After scamming a woman out of $1,500 in a fraudulent online sale, Johnson said, “The first lesson in cyber-crime that I ever learned was that if you delay a victim long enough, they get so exasperated, they walk away. Very few ever report anything to law enforcement.”
In 2004, Johnson himself was scammed by a fraudster, which gave birth to Shadowcrew, a communication forum that helped criminals confirm the “trustworthiness” of their peers, all of whom are motivated by either status, cash or ideology Johnson said.
A cybercriminal needs to have knowledge, willingness and ego, Johnson said. When those traits coexist, the criminal then needs to gather the data, commit the crime and cash out. However, a single criminal is rarely ever skilled enough to do all of these, which is why they rely upon each other for support using forums, marketplaces, Dark Web and surface Web groups. These networking groups ensure maximum success, Johnson said.

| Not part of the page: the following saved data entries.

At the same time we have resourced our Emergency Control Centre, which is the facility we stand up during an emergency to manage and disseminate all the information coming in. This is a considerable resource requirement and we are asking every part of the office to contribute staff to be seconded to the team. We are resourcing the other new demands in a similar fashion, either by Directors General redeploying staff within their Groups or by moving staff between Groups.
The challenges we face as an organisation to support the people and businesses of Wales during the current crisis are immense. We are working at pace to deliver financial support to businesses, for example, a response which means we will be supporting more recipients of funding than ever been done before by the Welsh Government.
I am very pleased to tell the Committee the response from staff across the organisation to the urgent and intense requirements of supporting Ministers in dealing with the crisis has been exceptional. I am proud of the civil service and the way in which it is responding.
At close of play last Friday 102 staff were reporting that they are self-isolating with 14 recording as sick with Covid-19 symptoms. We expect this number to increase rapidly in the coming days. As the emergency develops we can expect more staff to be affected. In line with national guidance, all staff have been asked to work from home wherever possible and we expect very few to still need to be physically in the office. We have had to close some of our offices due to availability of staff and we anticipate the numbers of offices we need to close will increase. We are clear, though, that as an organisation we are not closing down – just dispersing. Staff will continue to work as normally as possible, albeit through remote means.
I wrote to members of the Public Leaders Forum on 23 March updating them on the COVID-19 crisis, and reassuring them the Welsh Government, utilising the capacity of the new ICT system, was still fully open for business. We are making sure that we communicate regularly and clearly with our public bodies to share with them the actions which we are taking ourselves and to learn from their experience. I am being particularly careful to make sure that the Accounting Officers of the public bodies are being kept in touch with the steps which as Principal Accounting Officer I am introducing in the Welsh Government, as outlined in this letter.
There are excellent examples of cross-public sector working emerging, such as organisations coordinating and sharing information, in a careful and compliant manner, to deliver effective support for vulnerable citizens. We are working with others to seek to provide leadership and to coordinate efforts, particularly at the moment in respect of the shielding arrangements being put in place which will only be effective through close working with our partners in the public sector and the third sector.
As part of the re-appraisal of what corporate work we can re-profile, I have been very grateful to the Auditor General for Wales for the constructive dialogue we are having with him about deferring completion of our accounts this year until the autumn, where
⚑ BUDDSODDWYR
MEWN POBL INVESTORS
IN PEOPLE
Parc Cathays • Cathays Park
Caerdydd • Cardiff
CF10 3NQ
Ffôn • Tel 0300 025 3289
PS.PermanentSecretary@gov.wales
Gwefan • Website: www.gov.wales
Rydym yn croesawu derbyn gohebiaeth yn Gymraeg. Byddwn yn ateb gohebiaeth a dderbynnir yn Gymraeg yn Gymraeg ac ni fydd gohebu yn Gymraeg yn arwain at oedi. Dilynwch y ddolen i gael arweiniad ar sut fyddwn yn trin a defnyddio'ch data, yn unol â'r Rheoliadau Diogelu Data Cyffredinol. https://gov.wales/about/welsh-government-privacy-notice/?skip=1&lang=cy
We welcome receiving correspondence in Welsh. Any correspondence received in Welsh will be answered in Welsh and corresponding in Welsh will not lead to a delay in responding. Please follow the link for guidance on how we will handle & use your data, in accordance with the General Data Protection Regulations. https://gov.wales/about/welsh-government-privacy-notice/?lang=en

Everyone’s information is available on the Internet, and criminals know how to manipulate human beings, “that’s the way cybercrime works,” Johnson said.
“The game now is about fake ID scams, which has evolved into synthetic fraud—the fastest growing form of identity theft which resulted in $50 billion in losses last year. Over 80 percent of all new account fraud is synthetic fraud.”